LL: In your songs, I hear various instruments, such as horns, accordions and keyboards. Who plays those? Are you all just that multi-talented?
HM: We all play a bunch of things, but not well. You don’t need to know how to play the accordion, for example, to make a nice sound out of it. At least, that’s our attitude. I went through a phase of buying all sorts of weird instruments like dulcimers, obscure organs, percussion, and so on, some of that still makes it into our sound, but we tend to just leave it to the guitars, drums and the Hohner Pianet, which I play. It’s like a poor man’s Rhodes.
LL: How did the band form? Why did you choose Jonquil for a name?
HM: The band actually started with an entirely different line-up to the one that it has now, so the details of our history are pretty complicated. Basically though it started in my bedroom, inviting my friends around to make some music, before we even had a name or anything, and we found that we had enough material for an album, and our friend who had his own label released it. The name Jonquil stuck out to me when I was flicking through a book of my mother’s that was basically a catalogue of different flowers, it had really nice pictures too, and I liked the idea of it being named after a flower as I am a big fan.
LL: What bands do you like?
HM: We are all really into the new Twin Shadow album, and I have recently been listening to a lot of Tensnake and other Balearic house records.
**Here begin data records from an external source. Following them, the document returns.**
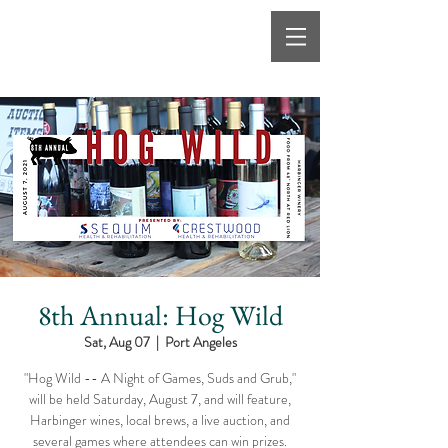
8th Annual: Hog Wild
Sat, Aug 07
  |  
Port Angeles
"Hog Wild -- A Night of Games, Suds and Grub,"
will be held Saturday, August 7, and will feature,
Harbinger wines, local brews, a live auction, and
several games where attendees can win prizes.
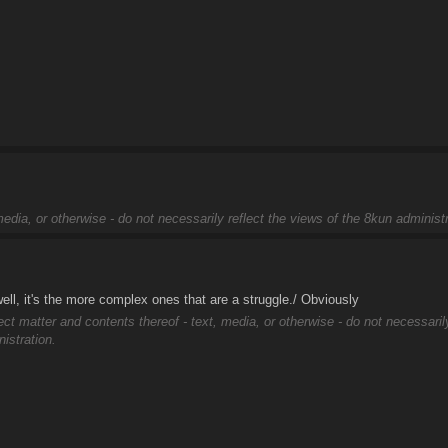
edia, or otherwise - do not necessarily reflect the views of the 8kun administr
ell, it's the more complex ones that are a struggle./ Obviously
ect matter and contents thereof - text, media, or otherwise - do not necessaril
istration.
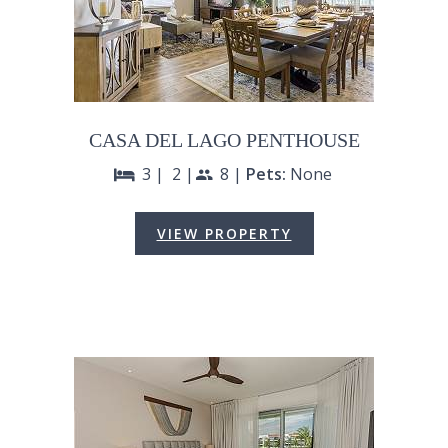
CASA DEL LAGO PENTHOUSE
3 |
2 |
8 |
Pets:
None
bed
people
VIEW PROPERTY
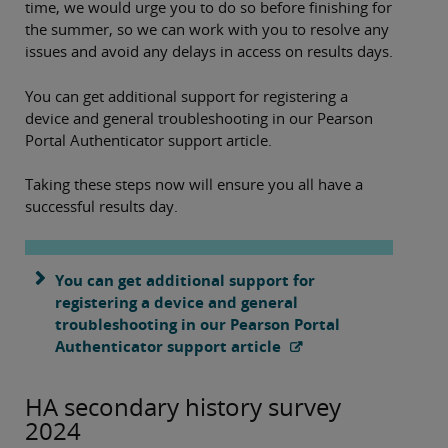
time, we would urge you to do so before finishing for
the summer, so we can work with you to resolve any
issues and avoid any delays in access on results days.
You can get additional support for registering a
device and general troubleshooting in our Pearson
Portal Authenticator support article.
Taking these steps now will ensure you all have a
successful results day.
You can get additional support for
registering a device and general
troubleshooting in our Pearson Portal
Authenticator support article
HA secondary history survey
2024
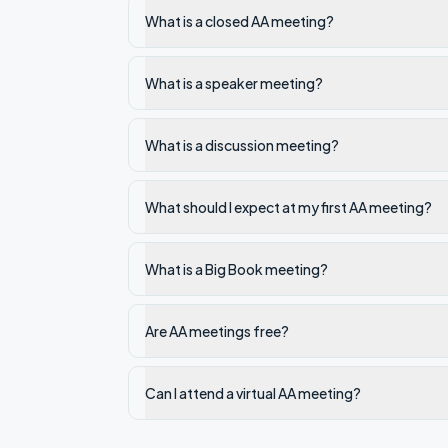
What is a closed AA meeting?
What is a speaker meeting?
What is a discussion meeting?
What should I expect at my first AA meeting?
What is a Big Book meeting?
Are AA meetings free?
Can I attend a virtual AA meeting?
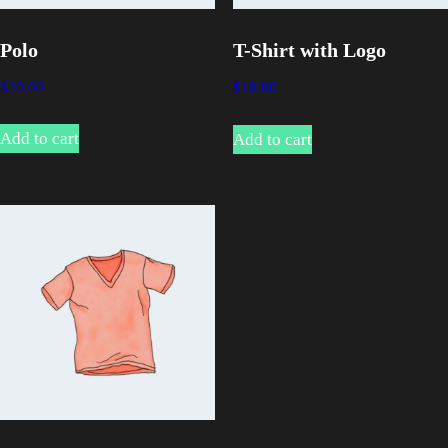
Polo
T-Shirt with Logo
$
20.00
$
18.00
Add to cart
Add to cart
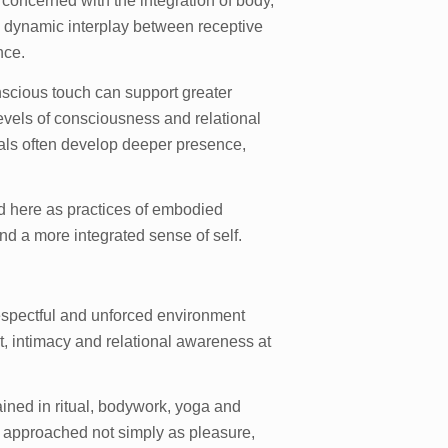
n concerned with the integration of body,
 dynamic interplay between receptive
nce.
scious touch can support greater
evels of consciousness and relational
duals often develop deeper presence,
 here as practices of embodied
nd a more integrated sense of self.
espectful and unforced environment
, intimacy and relational awareness at
ined in ritual, bodywork, yoga and
 approached not simply as pleasure,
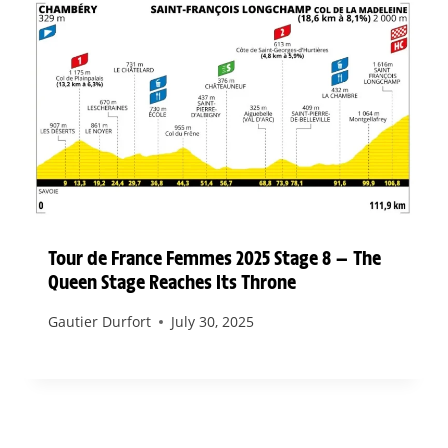
Tour de France Femmes 2025 Stage 8 — The
Queen Stage Reaches Its Throne
Gautier Durfort
July 30, 2025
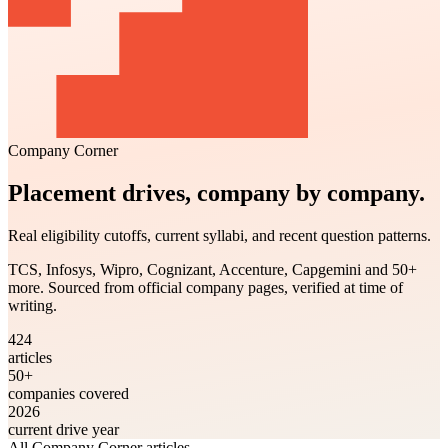
Company Corner
Placement drives, company by company.
Real eligibility cutoffs, current syllabi, and recent question patterns.
TCS, Infosys, Wipro, Cognizant, Accenture, Capgemini and 50+
more. Sourced from official company pages, verified at time of
writing.
424
articles
50+
companies covered
2026
current drive year
All Company Corner articles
All of our fellow Blessing Force bands are our faves though: Rhosyn, Fixers, Pet Moon, and Neon Pulse.
LL: Hugo, on your blog, you asked Santa for an organ or a Casio keyboard last Christmas. Did you get it? What do you want this Christmas?
HM: I still really want that Casio CZ101, that would be a dream! But I did indeed get the Hohner Pianet, which is a wonderful electric piano, well Santa didn’t get it for me; I had to buy it myself. Damn him. We need new microphones, so I’m asking for a decent mic for Christmas this year.
LL: What did you all want to be when you grew up?
HM: I wanted to be in a band named after a flower, so I’m doing all right. Sam wanted to be a Jazz trumpeter, so he’s kinda close. Robin and Dom wanted to join the circus, so they are heading in the right direction.
LL: How is your tour with The Foals and Bombay Bicycle Club going? Do you ever get to jam with them?
HM: Those tours have been and gone I’m afraid, they were really special though. The Bombay shows were great because they were at the peak of their popularity I guess and so the shows were really big, and the Foals ones were exciting because it was their first tour for a year or so and the first one with their new album. Some of us lived with Foals the whole time they were writing Total Life Forever; we shared this studio in the basement of the house (different one to the one we have now) and would take it in turns to have practices with them. It was fun watching them writing the album, day by day, listening to the songs develop.
LL: Any plans to tour the United States? Can we come if you have a show in Portland?
HM: You are most certainly welcome! We are coming to SXSW, but that is all we know at the moment. There might be more touring later next year, wait and see!